Chicken Veggie Alfredo
Total TimePrep: 10 min. Cook: 6 hours
- 4 boneless skinless chicken breast halves (4 ounces each)
- 1 tablespoon canola oil
- 1 jar (16 ounces) Alfredo sauce
- 1 can (15-1/4 ounces) whole kernel corn, drained
- 1 cup frozen peas, thawed
- 1 jar (4-1/2 ounces) sliced mushrooms, drained
- 1/2 cup chopped onion
- 1/2 cup water
- 1/2 teaspoon garlic salt
- 1/4 teaspoon pepper
- Hot cooked linguine
- In a large skillet, brown chicken in oil. Transfer to a 3-qt. slow cooker. In a large bowl, combine the Alfredo sauce, corn, peas, mushrooms, onion, water, garlic salt and pepper.
- Pour over chicken. Cover and cook on low for 6-8 hours or until a thermometer reads 170°. Serve with linguine.
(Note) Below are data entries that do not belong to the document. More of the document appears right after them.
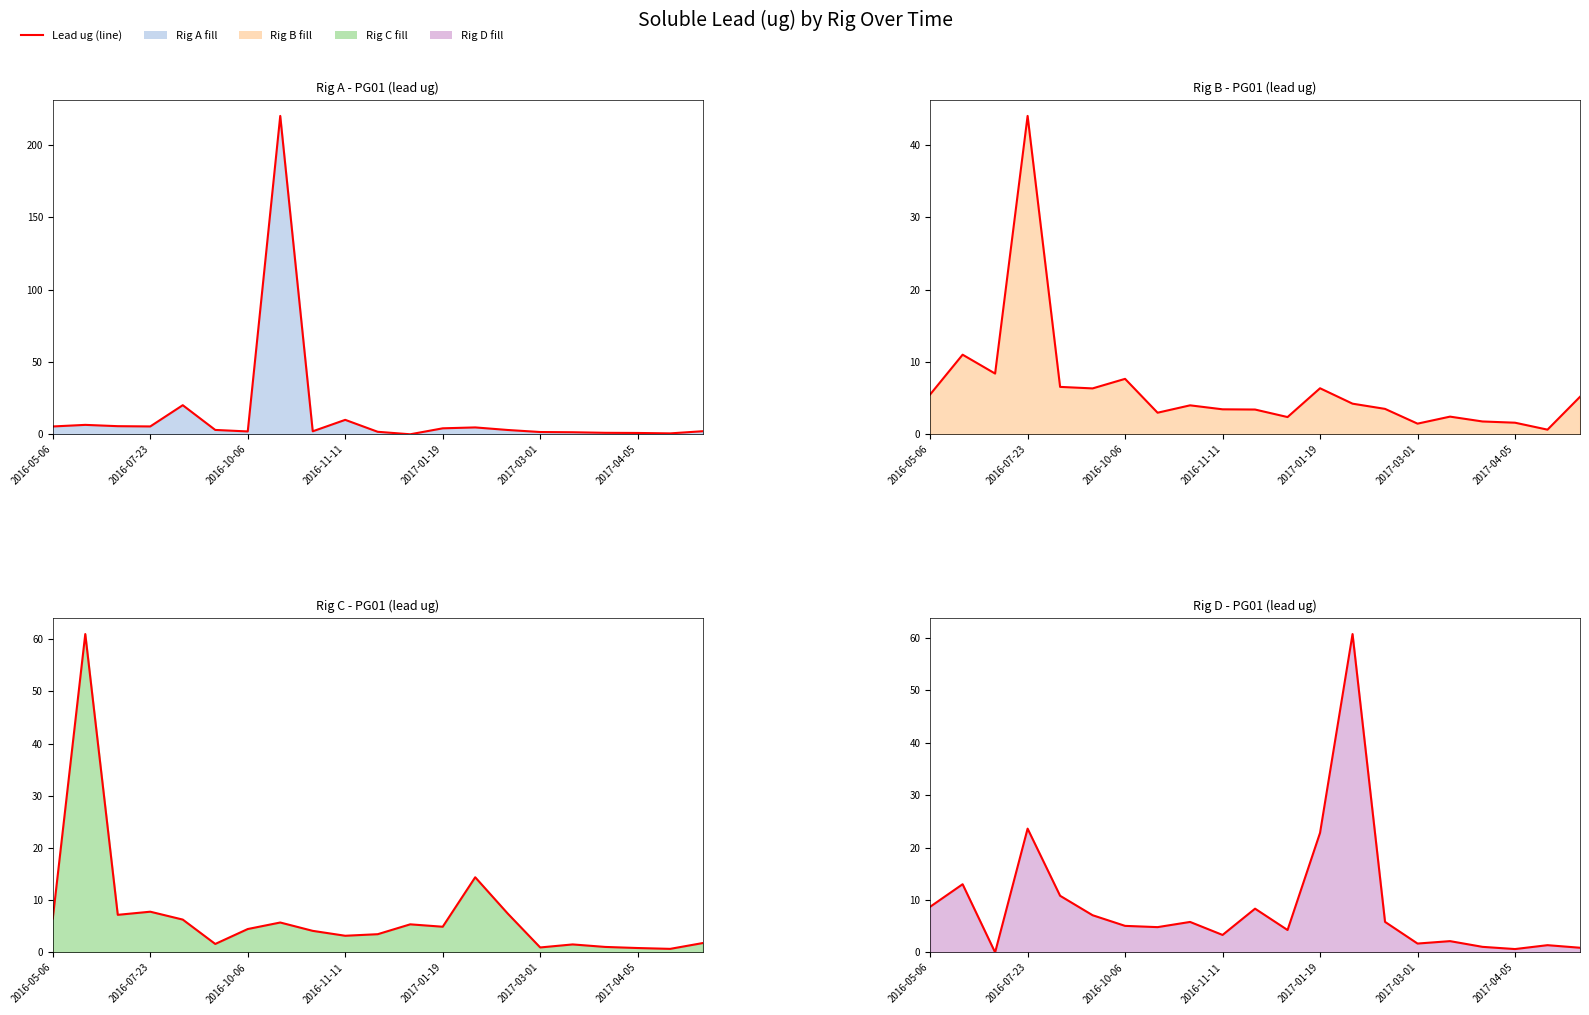

How many values exceed 5?

11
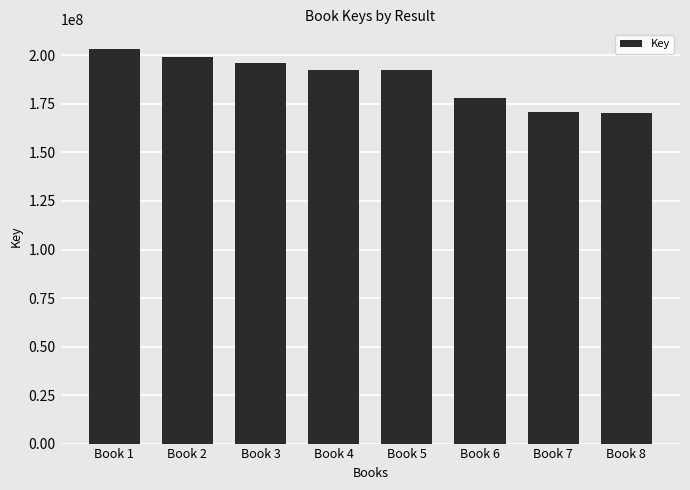

How many bars are there in total?

8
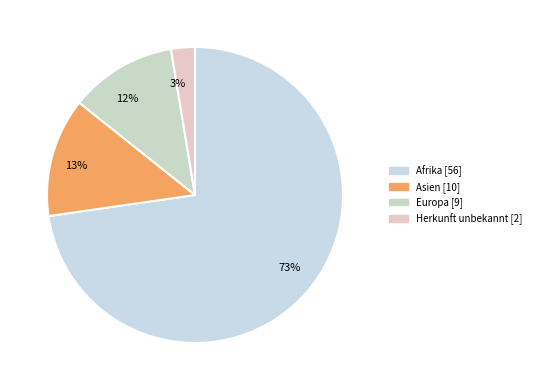

How many slices are in this pie chart?

4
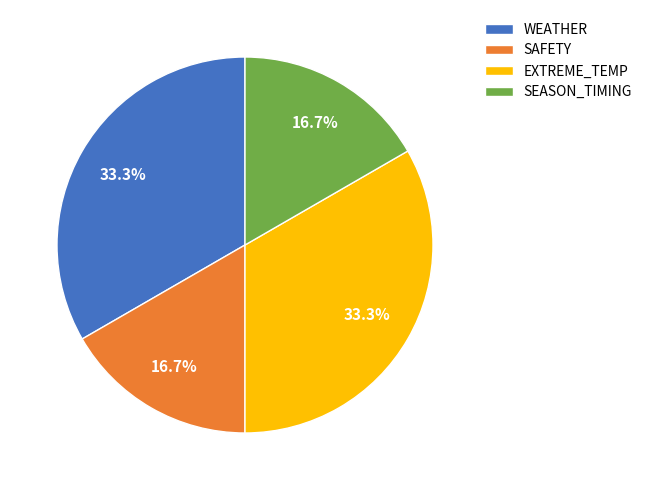

Does SAFETY represent more than half of the total?

No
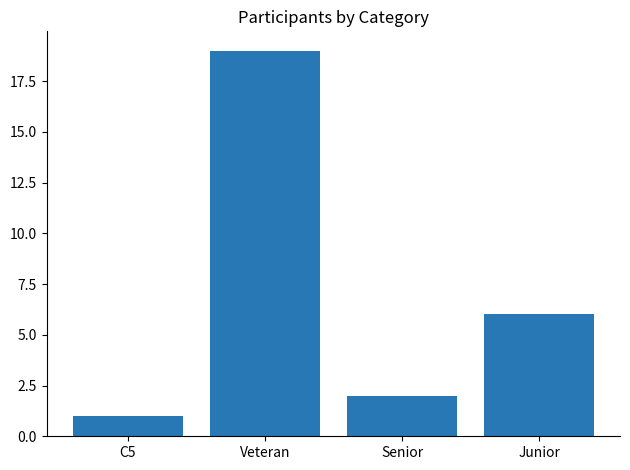

What is the label of the 4th bar from the left?

Junior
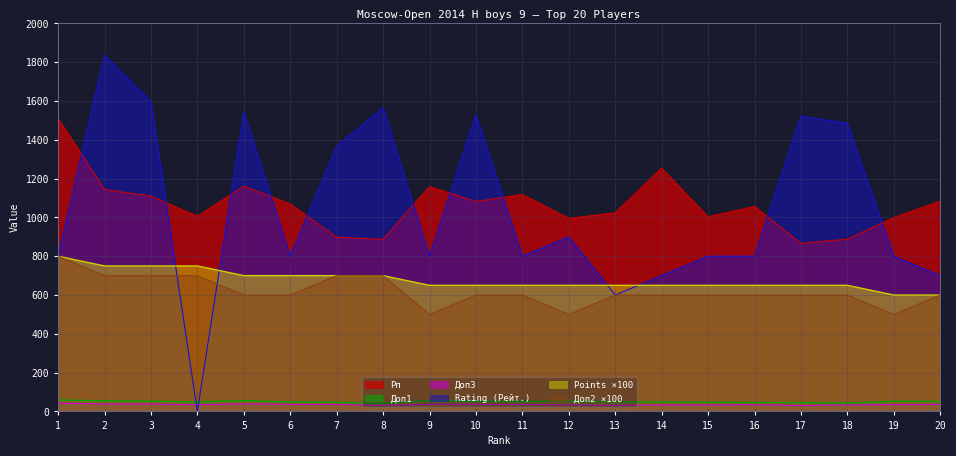

True or false: Rating (Рейт.) has more than 2 points higher than both neighbors.

True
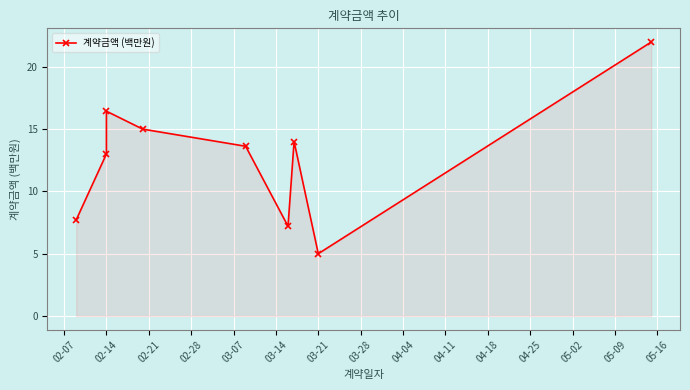

Reading left to right, transcribe all the data shown in this chart.

7.7	13.0	16.4	15.0	13.6	7.2	14.0	5.0	22.0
Nutrition Facts1 each: 435 calories, 19g fat (9g saturated fat), 94mg cholesterol, 1202mg sodium, 30g carbohydrate (11g sugars, 5g fiber), 33g protein.
Jun 10, 2017
I liked this recipe but cut the chicken into smaller portions - and used more peas for more color.
Feb 23, 2014
Just made this for dinner today and I have to say, I was a little disappointed. It tasted okay....my husband even had a second helping, but we agreed that I would not make this again. I did use a light Alfredo sauce to cut down on fat and calories so maybe we would have liked it better if I had used the full-fat version.
Dec 13, 2013
. We did not like it at all. In fact one of the kids and I simply could not eat it and threw it all away. The alfredo sauce ended up tasting like cream of chicken soup after cooking all day with the chicken and veggies. I found this recipe in one of the special chicken issues of TOH, and we hated it so much I came online to rate it.
Jun 8, 2012
As with all TOH recipes, going on a wing here and rating *5*. Have not yet made this, however, planning to make for Father's Day, along with mashed potatoes on side, and of course, blueberry gelatin salad. No doubt, my guy oughta like it.